These conflicting interpretations have only added to the ambiguity surrounding the term “civil state,” especially from the perspective of religious minorities, many of whom view such ambiguity as reinforcing legal and social inequality. When a political system fails to guarantee equal rights across religious and gender lines, it undermines the principles of citizenship and threatens societal cohesion.
A Clear Vision of the Modern Civil Democratic State
Our understanding of the modern civil democratic state begins with its sovereignty and independence. It is a constitutional state built on a consensual, secular legal foundation—shaped collaboratively by all national and political forces. It is a state that transcends ethnic, religious, and sectarian identities, and belongs equally to all its citizens, regardless of background. It is not an instrument of any one religion, sect, ethnicity, ideology, or political party.
Such a state respects all religious beliefs without granting them political privileges. It is grounded in equal rights and duties, in full and equal citizenship, and in the separation of religion from both politics and the state. Sovereignty belongs to the people, the rule of law is supreme, and democratic governance is realized through the peaceful transfer of power via fair elections.

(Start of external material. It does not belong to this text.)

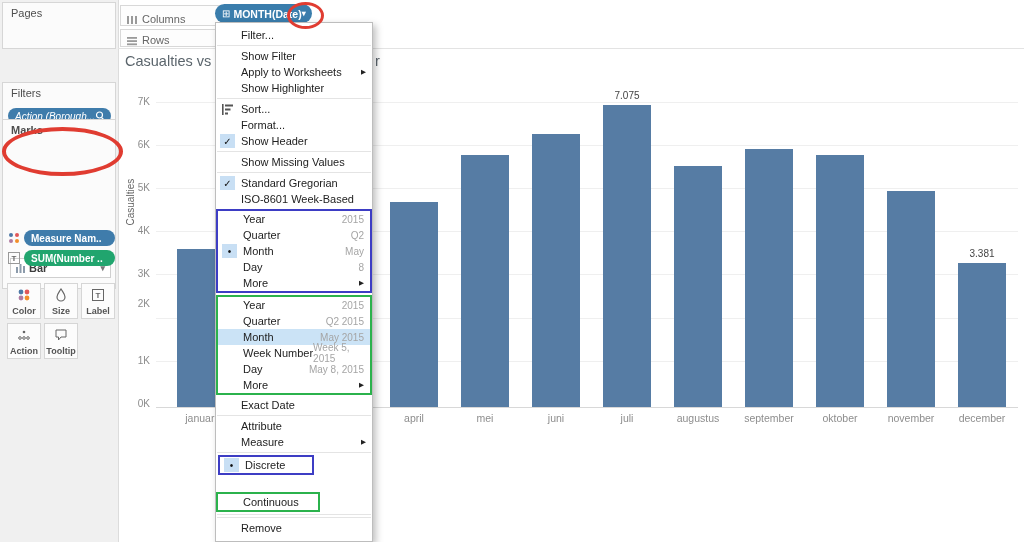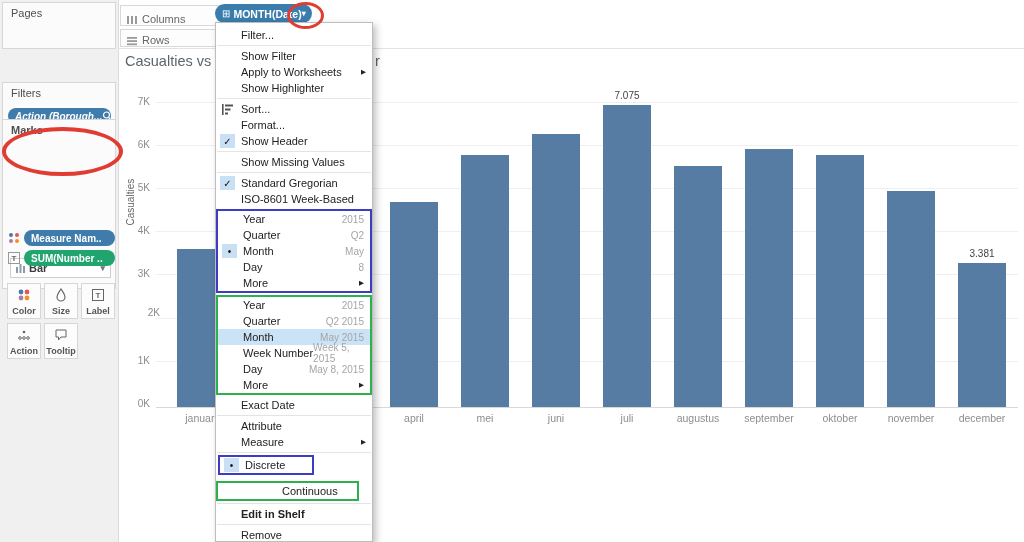"Action (Borough..." div.pill { font-weight: bold -> none }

In this framework, there is no contradiction between the concepts of the civil state and _secularism_—they are, in fact, deeply aligned. Replacing “secularism” with “civility” serves only to obscure the necessary commitments that secular governance entails. It risks masking intentions to preserve religious or ideological dominance under a more palatable label.

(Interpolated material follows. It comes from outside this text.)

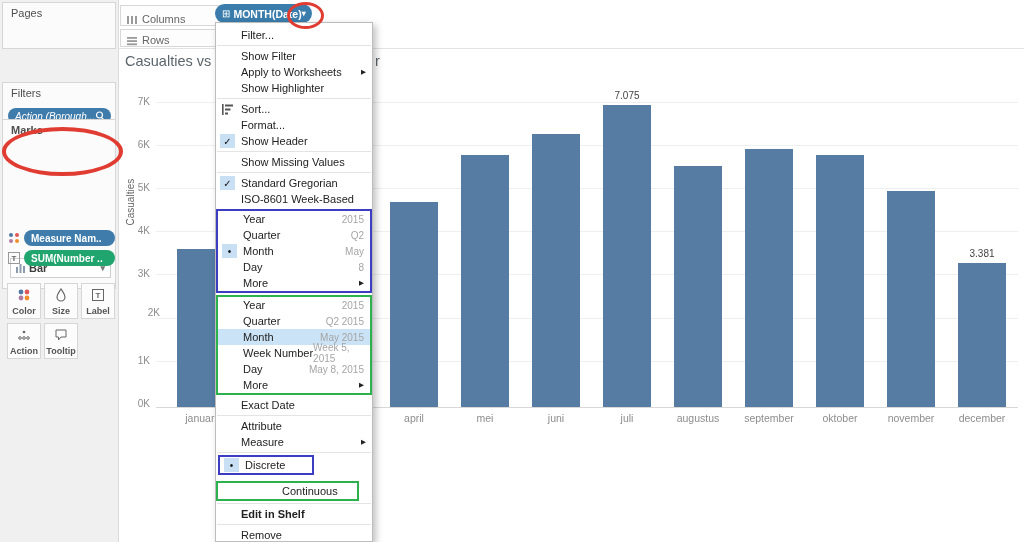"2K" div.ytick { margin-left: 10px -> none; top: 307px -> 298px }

We argue that secularism and democracy are inseparable: one cannot thrive without the other. A secular democratic system guarantees broad freedoms for all faiths, prevents religious discrimination, protects minorities and women, and shields public life from the instrumentalization of religion by political or ruling forces. We do not view secularism as a belief system or ideology; it is not hostile to religion, nor does it undermine its sanctity. Rather, it seeks to establish a respectful and neutral space between religion and the state.
Secularism ensures that the state remains equidistant from all religions, while safeguarding every individual’s right to freely practice their faith, rituals, and beliefs—free from state or societal coercion. It is not an atheistic philosophy; rather, it is a set of principles and safeguards that guarantee freedom of conscience, belief, and expression.
Importantly, secularism does not offer a one-size-fits-all legal model. It adapts to each society’s culture, identity, and historical experience. Its successful application in diverse countries—from Western nations to India, Japan, Malaysia, and Turkey—demonstrates its flexibility and universality. These countries represent a wide range of religious traditions, and yet they have all benefited from the secular principle of keeping religion separate from political power.
Regardless of its Western origin, secularism has emerged as a universal value—transcending continents, races, and creeds. Its proven effectiveness in securing freedoms and enabling peaceful coexistence makes it highly applicable in any context where liberty, pluralism, and the public good are paramount.